The impact of Spain's epidemics

Despite being an area with a high concentration of migratory birds and its proximity to highly affected countries, such as France, there have been few cases in Spain in the last two decades, and always at the end of each epidemic wave. A key factor may be the higher temperatures in Spain, which reduce the survival of the virus.
Thus, although bird flu has been ravaging Europe for two years, Spain has only been affected in 2022, and less than other European countries. Even so, the situation in the first months of this year in our country has been absolutely unusual, with an unprecedented number of outbreaks in wild and domestic birds. So far, 31 outbreaks have been reported in Spain in poultry, with more than 900,000 birds affected. In wild birds, 37 outbreaks have been reported, with more than 200 birds affected.

focos de gripe avier en España 2022
Location of total HPAI outbreaks detected in 2022 in Spain. (Source: Ministerio de Agricultura Pesca y Alimentación)

The official veterinary services have taken the relevant measures, which include the immobilisation and culling of the affected holdings; the carrying out of an epidemiological survey; the cleaning, disinfection and destruction of carcasses; and the establishment of a restriction zone around the outbreaks. 
Following these actions, the Ministry of Agriculture, Fisheries and Food considers all outbreaks of avian influenza in poultry in Spain to be closed. The current epidemiological situation of avian influenza in our country seems favourable, both in poultry and wild birds.

The second most important livestock sector

The economic impact of avian influenza is very important. It affects farmers, agricultural insurers and poultry markets in general. The distortion caused by the SARS-CoV-2 pandemic and the war in Ukraine make it difficult to predict the impact on poultry markets of the current global avian influenza epidemic, although the FAO has already identified a rise in poultry meat prices.

The poultry sector, with 18 % of the Spanish final livestock production, is the second most important livestock sector in Spain, behind only the pig sector. In the EU, Spain is the second largest producer of poultry meat, the first being Poland and ahead of France and Germany. Hence the importance of animal health in Spain. 

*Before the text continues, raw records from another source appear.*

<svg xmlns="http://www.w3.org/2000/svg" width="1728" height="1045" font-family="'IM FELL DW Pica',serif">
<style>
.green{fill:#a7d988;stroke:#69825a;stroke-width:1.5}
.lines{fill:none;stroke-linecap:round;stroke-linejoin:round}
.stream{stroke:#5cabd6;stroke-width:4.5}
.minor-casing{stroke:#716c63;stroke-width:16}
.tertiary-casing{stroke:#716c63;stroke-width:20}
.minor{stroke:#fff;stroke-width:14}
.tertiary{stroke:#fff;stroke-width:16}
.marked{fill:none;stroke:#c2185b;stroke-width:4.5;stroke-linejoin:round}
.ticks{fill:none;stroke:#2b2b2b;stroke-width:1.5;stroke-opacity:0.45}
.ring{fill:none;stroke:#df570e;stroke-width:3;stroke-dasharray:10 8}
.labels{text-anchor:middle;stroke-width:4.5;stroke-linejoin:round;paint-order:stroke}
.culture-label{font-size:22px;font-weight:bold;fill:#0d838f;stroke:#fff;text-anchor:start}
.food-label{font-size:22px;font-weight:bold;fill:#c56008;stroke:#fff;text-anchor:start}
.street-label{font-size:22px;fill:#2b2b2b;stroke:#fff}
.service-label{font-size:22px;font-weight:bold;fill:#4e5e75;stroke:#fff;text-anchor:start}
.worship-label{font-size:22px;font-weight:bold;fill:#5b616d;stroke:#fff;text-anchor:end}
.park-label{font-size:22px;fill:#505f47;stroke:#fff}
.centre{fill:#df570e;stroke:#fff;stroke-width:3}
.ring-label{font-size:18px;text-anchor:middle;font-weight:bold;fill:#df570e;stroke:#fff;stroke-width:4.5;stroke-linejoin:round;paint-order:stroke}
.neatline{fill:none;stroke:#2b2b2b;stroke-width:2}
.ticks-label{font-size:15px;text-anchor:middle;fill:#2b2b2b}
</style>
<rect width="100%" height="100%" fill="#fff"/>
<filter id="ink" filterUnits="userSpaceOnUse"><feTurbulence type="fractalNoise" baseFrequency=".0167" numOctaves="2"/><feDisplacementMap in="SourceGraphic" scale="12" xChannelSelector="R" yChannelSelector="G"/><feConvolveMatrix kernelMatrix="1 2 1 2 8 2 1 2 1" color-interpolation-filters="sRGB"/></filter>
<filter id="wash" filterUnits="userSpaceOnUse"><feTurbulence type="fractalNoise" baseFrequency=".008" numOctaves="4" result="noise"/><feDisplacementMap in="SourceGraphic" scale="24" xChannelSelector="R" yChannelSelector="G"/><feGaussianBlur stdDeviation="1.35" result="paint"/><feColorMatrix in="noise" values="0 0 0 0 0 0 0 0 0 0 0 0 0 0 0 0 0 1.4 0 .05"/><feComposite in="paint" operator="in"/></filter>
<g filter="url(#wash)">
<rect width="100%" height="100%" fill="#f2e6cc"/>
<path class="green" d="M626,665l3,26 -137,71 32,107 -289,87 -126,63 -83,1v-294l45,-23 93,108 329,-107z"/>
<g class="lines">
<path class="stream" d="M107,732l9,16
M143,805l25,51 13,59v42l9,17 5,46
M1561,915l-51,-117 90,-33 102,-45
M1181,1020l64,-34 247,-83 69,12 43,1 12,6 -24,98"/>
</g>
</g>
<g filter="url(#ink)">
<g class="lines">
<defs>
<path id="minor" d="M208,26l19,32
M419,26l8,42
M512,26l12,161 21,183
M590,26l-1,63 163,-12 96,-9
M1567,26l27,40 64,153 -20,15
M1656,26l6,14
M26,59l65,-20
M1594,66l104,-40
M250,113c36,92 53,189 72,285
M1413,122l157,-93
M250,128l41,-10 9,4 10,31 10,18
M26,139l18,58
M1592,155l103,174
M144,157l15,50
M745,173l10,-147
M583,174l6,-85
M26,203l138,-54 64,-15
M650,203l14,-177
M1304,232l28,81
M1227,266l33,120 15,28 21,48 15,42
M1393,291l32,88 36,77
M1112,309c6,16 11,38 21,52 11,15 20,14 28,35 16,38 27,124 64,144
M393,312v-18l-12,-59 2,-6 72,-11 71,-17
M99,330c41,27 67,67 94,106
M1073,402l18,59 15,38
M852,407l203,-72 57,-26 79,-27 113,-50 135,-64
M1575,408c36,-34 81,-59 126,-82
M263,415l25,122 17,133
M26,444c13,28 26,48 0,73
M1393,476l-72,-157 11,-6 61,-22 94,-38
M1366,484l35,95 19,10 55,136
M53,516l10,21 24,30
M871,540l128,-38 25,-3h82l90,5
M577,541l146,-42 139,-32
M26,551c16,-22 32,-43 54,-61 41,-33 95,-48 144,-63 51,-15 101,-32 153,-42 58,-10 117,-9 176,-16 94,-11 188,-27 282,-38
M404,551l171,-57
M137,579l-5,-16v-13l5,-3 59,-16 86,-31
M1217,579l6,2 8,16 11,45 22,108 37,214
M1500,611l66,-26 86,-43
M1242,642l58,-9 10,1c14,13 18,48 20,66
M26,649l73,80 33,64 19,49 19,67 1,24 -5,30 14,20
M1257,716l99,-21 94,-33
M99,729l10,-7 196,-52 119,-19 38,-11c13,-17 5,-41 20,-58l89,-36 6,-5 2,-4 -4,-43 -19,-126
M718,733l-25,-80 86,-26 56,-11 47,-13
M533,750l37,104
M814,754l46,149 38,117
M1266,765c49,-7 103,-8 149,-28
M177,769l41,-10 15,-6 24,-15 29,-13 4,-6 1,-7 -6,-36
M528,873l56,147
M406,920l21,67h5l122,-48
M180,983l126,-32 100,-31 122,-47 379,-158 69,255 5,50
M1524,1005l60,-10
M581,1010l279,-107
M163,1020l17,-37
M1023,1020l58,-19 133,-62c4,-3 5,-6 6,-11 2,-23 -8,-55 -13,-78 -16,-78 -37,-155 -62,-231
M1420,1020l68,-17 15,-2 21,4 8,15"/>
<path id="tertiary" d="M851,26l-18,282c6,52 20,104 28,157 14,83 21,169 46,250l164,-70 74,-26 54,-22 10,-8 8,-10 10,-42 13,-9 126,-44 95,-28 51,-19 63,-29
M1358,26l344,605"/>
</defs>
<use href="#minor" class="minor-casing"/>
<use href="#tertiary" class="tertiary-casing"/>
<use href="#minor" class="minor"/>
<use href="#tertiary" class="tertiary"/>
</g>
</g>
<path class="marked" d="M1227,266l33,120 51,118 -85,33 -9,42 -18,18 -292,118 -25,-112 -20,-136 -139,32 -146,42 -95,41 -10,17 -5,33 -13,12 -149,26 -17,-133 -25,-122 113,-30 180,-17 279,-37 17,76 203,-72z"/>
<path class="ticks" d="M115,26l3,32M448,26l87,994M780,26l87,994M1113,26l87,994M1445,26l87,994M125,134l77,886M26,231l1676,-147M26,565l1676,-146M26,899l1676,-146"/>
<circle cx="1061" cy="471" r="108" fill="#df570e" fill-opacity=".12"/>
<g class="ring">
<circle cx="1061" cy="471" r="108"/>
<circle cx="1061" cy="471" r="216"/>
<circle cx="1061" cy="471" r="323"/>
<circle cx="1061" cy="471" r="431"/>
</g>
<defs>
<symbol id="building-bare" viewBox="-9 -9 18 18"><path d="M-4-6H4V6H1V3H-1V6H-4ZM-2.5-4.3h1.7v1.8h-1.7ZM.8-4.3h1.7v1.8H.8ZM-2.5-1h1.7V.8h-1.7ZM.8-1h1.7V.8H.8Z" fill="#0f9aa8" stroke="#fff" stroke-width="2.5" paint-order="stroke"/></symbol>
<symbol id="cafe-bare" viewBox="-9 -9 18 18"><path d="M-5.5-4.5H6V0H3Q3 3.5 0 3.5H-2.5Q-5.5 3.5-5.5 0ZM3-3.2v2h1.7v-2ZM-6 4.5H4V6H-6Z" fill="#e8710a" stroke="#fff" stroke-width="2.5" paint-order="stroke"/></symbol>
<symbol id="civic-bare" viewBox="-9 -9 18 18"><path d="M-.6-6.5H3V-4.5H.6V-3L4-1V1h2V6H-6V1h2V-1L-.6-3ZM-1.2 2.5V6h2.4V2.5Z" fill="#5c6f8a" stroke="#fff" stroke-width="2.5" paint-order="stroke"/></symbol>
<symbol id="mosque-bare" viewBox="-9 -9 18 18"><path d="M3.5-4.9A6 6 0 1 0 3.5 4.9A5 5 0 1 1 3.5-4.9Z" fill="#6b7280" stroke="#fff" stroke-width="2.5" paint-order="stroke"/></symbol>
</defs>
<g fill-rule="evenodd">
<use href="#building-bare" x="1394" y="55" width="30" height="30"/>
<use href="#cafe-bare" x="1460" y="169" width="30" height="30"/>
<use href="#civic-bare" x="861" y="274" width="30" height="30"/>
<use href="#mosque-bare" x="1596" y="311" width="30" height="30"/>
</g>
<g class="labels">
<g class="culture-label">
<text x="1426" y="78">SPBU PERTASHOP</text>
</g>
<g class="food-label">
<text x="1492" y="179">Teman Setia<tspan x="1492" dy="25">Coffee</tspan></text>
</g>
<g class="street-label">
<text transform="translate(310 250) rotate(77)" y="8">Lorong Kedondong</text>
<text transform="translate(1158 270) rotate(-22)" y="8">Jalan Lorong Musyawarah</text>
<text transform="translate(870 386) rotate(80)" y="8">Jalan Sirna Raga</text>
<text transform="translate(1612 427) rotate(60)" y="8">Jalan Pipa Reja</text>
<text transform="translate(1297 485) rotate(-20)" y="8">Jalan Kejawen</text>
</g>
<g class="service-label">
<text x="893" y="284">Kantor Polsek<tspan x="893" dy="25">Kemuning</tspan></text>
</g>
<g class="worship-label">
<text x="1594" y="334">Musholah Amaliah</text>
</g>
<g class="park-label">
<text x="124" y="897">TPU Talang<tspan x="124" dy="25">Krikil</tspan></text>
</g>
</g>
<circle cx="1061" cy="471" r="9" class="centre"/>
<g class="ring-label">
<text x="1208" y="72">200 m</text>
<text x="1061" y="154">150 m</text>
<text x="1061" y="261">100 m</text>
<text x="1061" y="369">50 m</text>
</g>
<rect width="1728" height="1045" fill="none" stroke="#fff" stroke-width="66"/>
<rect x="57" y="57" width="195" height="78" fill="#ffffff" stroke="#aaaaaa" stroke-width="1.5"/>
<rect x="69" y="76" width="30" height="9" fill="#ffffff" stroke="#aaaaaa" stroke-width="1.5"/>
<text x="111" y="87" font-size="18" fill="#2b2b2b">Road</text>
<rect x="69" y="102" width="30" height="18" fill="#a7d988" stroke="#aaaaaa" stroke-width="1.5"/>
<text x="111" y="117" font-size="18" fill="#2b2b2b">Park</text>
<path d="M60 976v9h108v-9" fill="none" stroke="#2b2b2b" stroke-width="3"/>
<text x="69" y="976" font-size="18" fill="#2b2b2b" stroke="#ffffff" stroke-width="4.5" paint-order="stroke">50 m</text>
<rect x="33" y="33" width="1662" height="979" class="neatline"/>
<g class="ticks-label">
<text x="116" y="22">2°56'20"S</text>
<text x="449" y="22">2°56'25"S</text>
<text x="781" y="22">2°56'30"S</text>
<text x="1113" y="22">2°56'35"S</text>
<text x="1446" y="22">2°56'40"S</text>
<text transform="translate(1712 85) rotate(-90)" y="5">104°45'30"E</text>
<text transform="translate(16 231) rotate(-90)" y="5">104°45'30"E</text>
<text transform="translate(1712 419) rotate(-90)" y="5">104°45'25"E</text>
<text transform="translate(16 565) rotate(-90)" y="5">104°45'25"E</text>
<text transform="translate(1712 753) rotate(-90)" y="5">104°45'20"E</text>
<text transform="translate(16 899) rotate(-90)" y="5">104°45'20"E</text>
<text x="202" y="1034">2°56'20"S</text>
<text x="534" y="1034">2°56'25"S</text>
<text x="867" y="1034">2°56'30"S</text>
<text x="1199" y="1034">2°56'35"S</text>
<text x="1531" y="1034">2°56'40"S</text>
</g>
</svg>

In conclusion, it is necessary to continue with the surveillance carried out by the Ministry of Agriculture to protect the livestock sector from diseases that pose a risk to its stability and profitability, thus avoiding possible economic restrictions and market disturbances.

Ana de la Torre Reoyo is expert in environmental impact assessment, senior scientist and head of the Epidemiology and Environmental Health research group at CISA, INIA-CSIC.
Irene Iglesias Martín is veterinary epidemiologist, senior scientist in the Epidemiology and Environmental Health research group at CISA, INIA-CSIC.